So....with that said, I've decided that I'm done with men persay, but I'm not going to sit home moping about it as I would have done. I've decided that at minimum, I will go out to 1-2 social events a week. It will be anything from happy hour/dinner with friends to visiting a bookstore. Basically, anyplace where people congregate, I'm going to go there at leat once a week. I typically get tickets to events via my job and in the past, I would turn them down because I didn't want to attend alone (granted, its actually with a table of company employees that I don't know so technically, not alone). But going forward, I'm going to accept them and go. Screw it - if nothing else, I will have some great conversation and a free meal. And who knows what else.....

But I'm not going to get down about it - if anything, I think I'm going to go shopping for some new clothes.lol I'm tired of getting down about being 34 and single. Cripes, there are worse things I could be!

Hope everyone else is having a great evening!
You go Girl !!! I know itīs terrifying to go alone at social gatherings but I found itīs necessary if you want to enjoy life, painful at first, enjoyable after !
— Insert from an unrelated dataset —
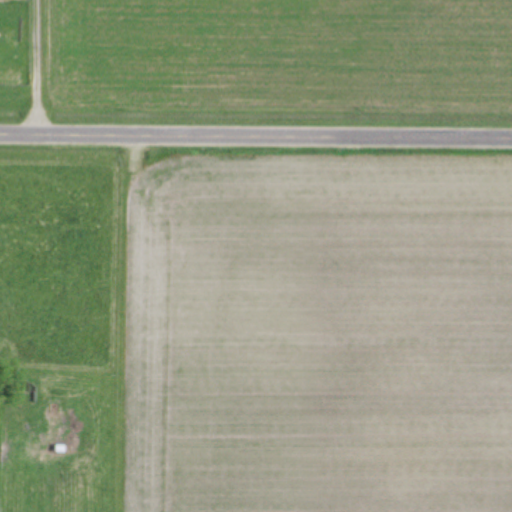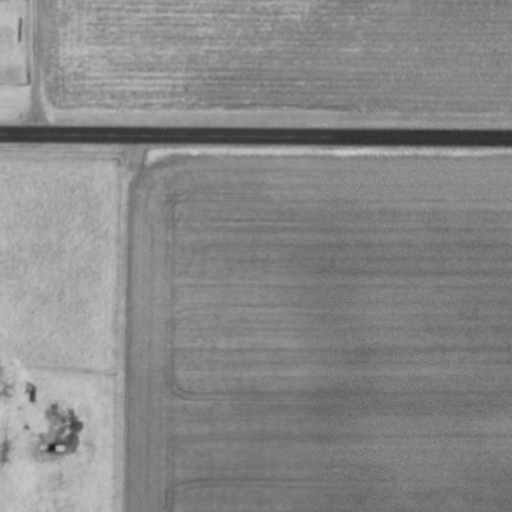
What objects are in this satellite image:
road: (256, 141)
I also feel like a loser if I am alone but screw this ! Months ago I complained about always being with the same friends (who are all couples) in the same small town, doing the same "crazy" stuff as much as having a beer together....I realized I wasnīt gonna meet anyone like that and make myself miserable, everybody here suggested I go venture outside my group of friends.....terrifying but I did it ! And now if I see a lecture somewhere I just go. Thatīs all. And anyone who wants to join is welcome but I am not gonna have a headache over it.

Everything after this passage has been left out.